Философия как регулятивная телеология

We use cookies. Read the Privacy and Cookie Policy

Если брать подлинную философию, то она никогда не была непосредственно совместима со своей современностью. Часто думают, что философия, вершившаяся в городах — полисах Древней Греции, как никогда в иные исторические эпохи была достоянием современности; с этим связана и та ностальгия по «золотому веку» философии, которая угадывается в сочинениях многих философов, живших после падения античной цивилизации. Но замечу, что та же современность вынесла смертный приговор Сократу, почти довела до самоубийства Аристотеля, а затем преследовала Б. Спинозу, запретила И. Канту высказываться в вопросах, касающихся бытия Бога, искушала М. Хайдеггера возвысить окружающее до своих идей, отправила из одной современности в другую «философский пароход», довела А. Ф. Лосева до «описания надежных связей античной философии с общественно — историческими формациями» и т. д. Зачастую чем более оригинален в своей мысли был философ, тем более неприемлема она была для его современности. Если внимательно обратиться к античной культуре, можно усмотреть, что уже у своих истоков философия была не чем иным, как вызовом своей современности. Ведь философия — была не мудростью, как то полагают многие, смотрящие на философию со стороны, а стремлением к мудрости. Зачем античная мысль нуждалась в стремящихся к мудрости (философах), коль скоро были мудрецы (софисты)? Да и что вообще способен доказать стремящийся к чему — то тому, кто уже обладает (пусть и мнимо) предметом его стремления?

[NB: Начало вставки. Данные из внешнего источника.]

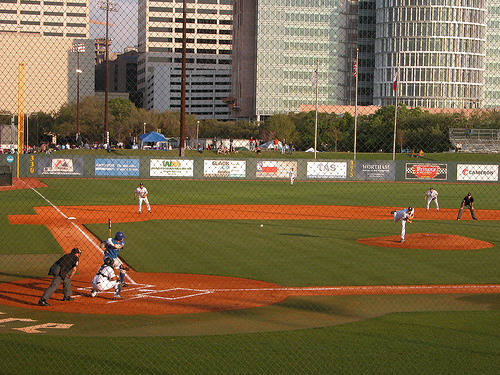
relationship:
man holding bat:
[100, 233, 128, 290] [86, 212, 119, 232]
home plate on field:
[140, 285, 155, 292] [5, 181, 497, 372]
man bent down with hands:
[454, 187, 484, 224] [456, 202, 477, 209]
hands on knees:
[456, 202, 477, 209] [457, 207, 481, 214]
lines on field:
[129, 274, 347, 301] [0, 14, 467, 373]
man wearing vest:
[33, 243, 83, 306] [46, 253, 79, 280]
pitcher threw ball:
[385, 195, 420, 245] [253, 219, 268, 231]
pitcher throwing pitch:
[385, 195, 420, 245] [257, 220, 267, 230]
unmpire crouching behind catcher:
[39, 246, 79, 303] [91, 257, 118, 297]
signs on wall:
[34, 157, 497, 184] [18, 155, 498, 181]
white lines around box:
[73, 279, 213, 305] [71, 274, 153, 293]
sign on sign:
[35, 154, 85, 177] [35, 154, 85, 177]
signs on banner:
[34, 157, 497, 184] [148, 158, 195, 177]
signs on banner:
[34, 157, 497, 184] [146, 161, 206, 184]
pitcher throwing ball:
[385, 195, 420, 245] [252, 210, 274, 232]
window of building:
[282, 25, 288, 37] [236, 0, 356, 117]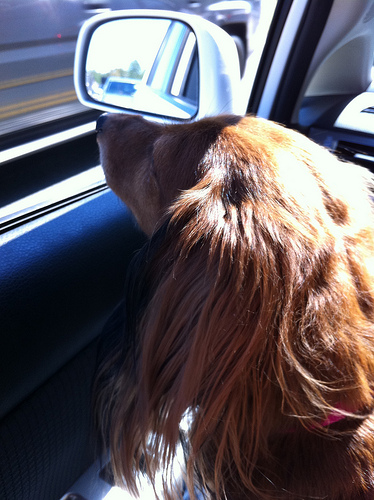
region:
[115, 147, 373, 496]
th edog is in the car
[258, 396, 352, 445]
the colar is pink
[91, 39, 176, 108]
reflection is in the mirror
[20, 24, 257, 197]
the window is open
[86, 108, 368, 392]
the dog is looking outside the window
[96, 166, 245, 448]
the hair is brown and black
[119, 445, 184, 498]
light refelction is on the door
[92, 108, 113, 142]
the nose is black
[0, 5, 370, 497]
it is daytime in the picture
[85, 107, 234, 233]
the dog is looking outside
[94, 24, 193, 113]
the mirror is concave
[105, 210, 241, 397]
the dog is brown and black in color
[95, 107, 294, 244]
the dog is looking through the window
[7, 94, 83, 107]
the road is apinted yellow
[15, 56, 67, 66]
the road is tarmac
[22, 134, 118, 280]
the door is closed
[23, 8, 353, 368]
the scene is inside the car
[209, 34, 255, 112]
the car is whirte in color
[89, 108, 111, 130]
the nose of the dog is black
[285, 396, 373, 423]
the colar is pink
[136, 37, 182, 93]
part of a mirror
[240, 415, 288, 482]
hair of a dog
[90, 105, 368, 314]
A dog having fun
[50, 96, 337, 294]
A dog looking out the window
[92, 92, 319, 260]
A dog going for a joyride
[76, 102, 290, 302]
A brown dog staring outside the car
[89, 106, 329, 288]
A brown dog entertaining himself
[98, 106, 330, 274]
A dog loving the ride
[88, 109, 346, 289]
A brown dog enjoying his car ride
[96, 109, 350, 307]
A brown dog staring at traffic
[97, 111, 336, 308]
A brown dog having the time of their life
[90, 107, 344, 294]
A brown dog enjoying a nice car ride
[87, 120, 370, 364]
A brown hairy dog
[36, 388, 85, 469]
A grey car seat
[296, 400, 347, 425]
A pink robbin on the god's neck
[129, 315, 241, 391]
A hairly ear of a dog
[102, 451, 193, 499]
Strong and shiny sunrays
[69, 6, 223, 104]
A car side mirror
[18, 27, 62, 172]
A clear car window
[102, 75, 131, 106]
A car at the back reflection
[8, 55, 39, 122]
Yellow pole outside the car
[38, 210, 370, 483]
A car from inside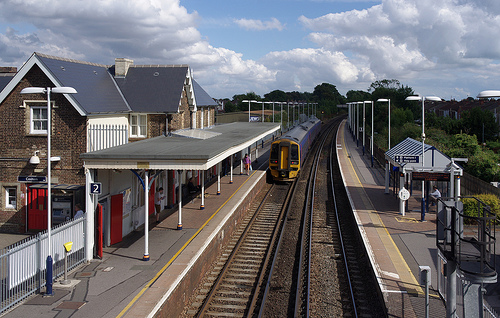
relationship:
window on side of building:
[24, 97, 53, 131] [0, 49, 132, 239]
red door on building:
[20, 186, 57, 235] [6, 52, 88, 246]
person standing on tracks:
[235, 146, 260, 180] [209, 199, 292, 301]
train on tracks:
[253, 108, 338, 192] [209, 199, 292, 301]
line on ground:
[108, 158, 272, 315] [86, 174, 285, 285]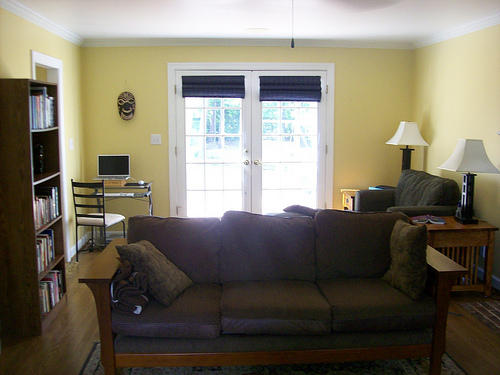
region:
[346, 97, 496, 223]
two white lamps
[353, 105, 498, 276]
two white lamps on brown tables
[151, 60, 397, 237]
white door frame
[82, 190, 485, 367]
a brown couch with brown pillows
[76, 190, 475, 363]
a brown couch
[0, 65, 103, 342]
a brown bookcase with books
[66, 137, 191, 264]
a silver computer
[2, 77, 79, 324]
a brown bookcase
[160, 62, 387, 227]
black shades on a door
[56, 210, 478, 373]
a rug underneath the couch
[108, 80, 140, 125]
mask hanging on the yellow wall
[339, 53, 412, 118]
yellow wall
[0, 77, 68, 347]
bookcase filled with books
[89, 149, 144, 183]
laptop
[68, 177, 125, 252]
dark colored chair with light colored cushion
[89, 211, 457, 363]
brown couch with wooden arm rests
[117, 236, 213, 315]
pillow and blanket on the couch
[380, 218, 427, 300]
pillow on the couch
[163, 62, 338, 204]
white double doots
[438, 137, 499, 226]
White shade lamp on wooden table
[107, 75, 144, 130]
decorative mask hanging on wall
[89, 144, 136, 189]
computer monitor sitting on desk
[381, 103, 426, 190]
black lamp with white shade sitting on table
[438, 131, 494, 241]
black lamp with white shade sitting on table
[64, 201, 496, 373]
wood and leather couch in middle of floor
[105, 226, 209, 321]
brown throw pillow on couch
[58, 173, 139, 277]
straight back chair with white cushion seat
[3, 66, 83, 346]
brown wooden bookcase with books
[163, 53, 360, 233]
french doors leading outside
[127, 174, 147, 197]
wired computer mouse sitting on table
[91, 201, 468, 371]
futon sofa with wood frame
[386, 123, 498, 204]
two white and black side lamps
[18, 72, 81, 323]
bookshelf with many books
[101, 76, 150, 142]
mask as decoration on wall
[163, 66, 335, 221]
light coming in through french doors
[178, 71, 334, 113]
black shades on french doors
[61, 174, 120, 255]
black and white chair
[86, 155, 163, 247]
computer screen on computer desk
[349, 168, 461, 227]
fluffy grey couch against the wall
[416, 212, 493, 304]
wood side table with book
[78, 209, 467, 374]
the sofa is grey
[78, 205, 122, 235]
the chair has a white seat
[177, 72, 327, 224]
the sun is shining through the door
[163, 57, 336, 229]
the door is white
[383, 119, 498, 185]
the lamps have white shades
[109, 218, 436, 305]
the sofa has two throw pillows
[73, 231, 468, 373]
the sofa has a wooden frame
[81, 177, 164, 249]
the computer is on a desk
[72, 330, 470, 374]
the sofa has a rug beneath it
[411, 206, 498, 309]
the end table is wood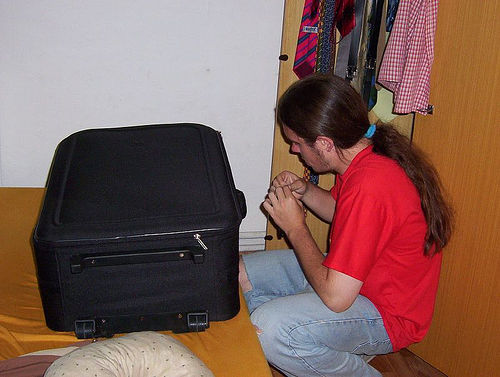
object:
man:
[237, 73, 458, 376]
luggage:
[30, 122, 248, 338]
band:
[361, 123, 378, 140]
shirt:
[320, 142, 442, 353]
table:
[0, 187, 272, 376]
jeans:
[238, 202, 393, 248]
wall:
[0, 0, 284, 192]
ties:
[292, 0, 318, 81]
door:
[407, 0, 499, 376]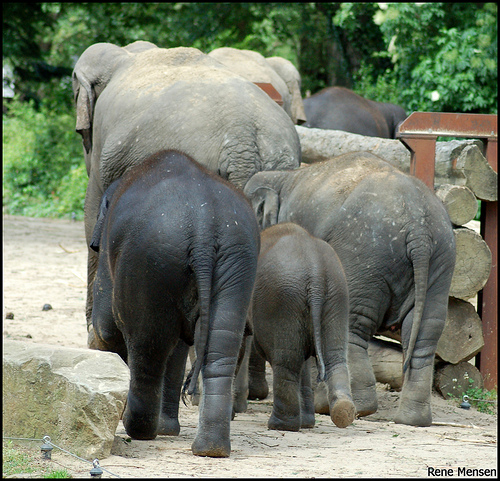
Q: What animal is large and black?
A: Elephant.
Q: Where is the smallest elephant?
A: In the middle.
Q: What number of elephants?
A: Six.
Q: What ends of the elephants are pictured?
A: Back ends.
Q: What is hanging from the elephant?
A: Tail.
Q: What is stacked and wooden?
A: Logs.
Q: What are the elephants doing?
A: Walking.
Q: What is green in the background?
A: Trees.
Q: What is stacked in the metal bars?
A: Logs of wood.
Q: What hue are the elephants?
A: Gray.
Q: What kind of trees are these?
A: Dark green.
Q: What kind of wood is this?
A: Several logs.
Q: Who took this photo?
A: Rene Mensen.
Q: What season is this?
A: Summer.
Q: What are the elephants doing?
A: Walking.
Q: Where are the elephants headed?
A: Path.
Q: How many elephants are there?
A: Six.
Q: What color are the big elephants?
A: Gray.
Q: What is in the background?
A: Trees.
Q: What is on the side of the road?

Часто полагают, что заслуга античных философов состояла в том, чтобы доказать софистам, что полное обладание чем — либо является мнимостью и в принципе недостижимо. Такой взгляд на природу взаимоотношения софистики и философии отчасти подтверждается и дальнейшей традицией, до бесконечности шлифующей три отношения «стремящихся» к «обладающим»: скептицизм, нигилизм и критицизм. Однако было бы неверно сводить природу философской деятельности только лишь к этим трем формам отношения к знанию. Важнее, мне кажется, понять, почему в античной мысли само «знание» стало предметом дискуссий. Нельзя не обращать внимания на то, что разговоры Сократа со своими «мудрыми» современниками часто сводятся к тому, что важнее не только и не столько знать, сколько суметь ответить на вопрос о том, ради чего знать «это» и вообще «знать».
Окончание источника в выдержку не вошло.